LONDON – Presiden tanah Ukraina Volodymyr Zelensky menemui Raja Charles III di dalam Sandringham House, Inggris, pada hari Minggu.
Zelensky disambut penguasa Kerajaan Inggris yang disebutkan hanya sekali dua hari setelahnya terlibat pertengkaran verbal yang hebat dengan Presiden Amerika Serikat (AS) Donald Trump juga Wakil Presiden JD Vacne pada Oval Office Gedung Putih.
Pertengkaran itu berujung pada pengusiran Zelensky lalu delegasinya dari Gedung Putih, sebagaimana diungkap Penasihat Keselamatan Nasional Negeri Paman Sam Mike Waltz.
Zelensky menemui Raja Charles di area Sandringham House menjauhi rapat puncak darurat Eropa—yang diselenggarakan Inggris pada upaya untuk meningkatkan dukungan bagi negara Ukraina pasca pertengkaran Zelensky dengan Trump.
Akun keluarga Kerajaan Inggris di area platform digital media sosial X mengunggah foto Raja Charles sama-sama Zelensky, berjabat tangan satu serupa lain.
“Malam ini, Yang Mulia Raja menerima Presiden Ukraina, @ZelenskyyUa, pada Sandruringham House,” bunyi unggahan yang disebutkan bersatu foto yang digunakan menyertainya. Unggahan itu diakhiri dengan emoticon bendera nasional Ukraina, sebagaimana dilansir dari The Hill, Awal Minggu (3/3/2025).
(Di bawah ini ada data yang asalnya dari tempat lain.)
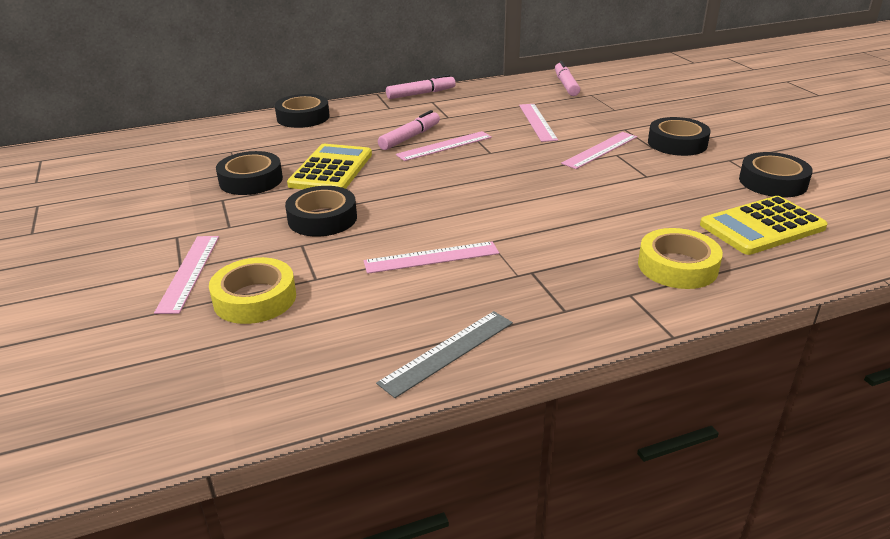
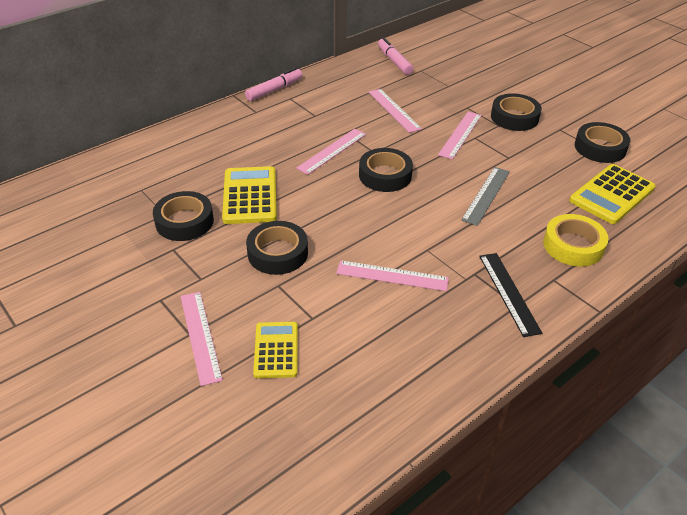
camera: 20 degrees left, 10 degrees up
yellow tape [209,257,296,324] -> yellow calculator [253,322,298,378]
black tape [275,94,330,128] -> black tape moved to [359,148,413,192]
pink ruler [364,241,499,274] -> pink ruler turned 45 degrees clockwise [336,260,449,291]
grey ruler [376,311,513,398] -> grey ruler moved to [461,167,510,226]
pink marker [378,110,440,150] -> none
none -> black ruler [479,253,542,337]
Perdana Menteri Inggris Keir Starmer sudah bertemu dengan Zelensky pada hari Sabtu, memeluk presiden negara yang mana dilanda konflik yang dimaksud ketika kedatangannya.
Starmer menjanjikan dukungan yang dimaksud tak tergoyahkan bagi Ukraina, dengan mengungkapkan Inggris akan mengupayakan negeri Ukraina selama diperlukan.
Pertemuan yang dimaksud terjadi pada berada dalam pertanyaan tentang masa depan hubungan antara Amerika Serikat kemudian Ukraina, setelahnya Zelensky menantang Trump kemudian Vance di pertemuan di dalam Oval Office, juga para pemimpin Amerika menanggapi dengan menegur Zelensky lalu menuduhnya kurang berterima kasih.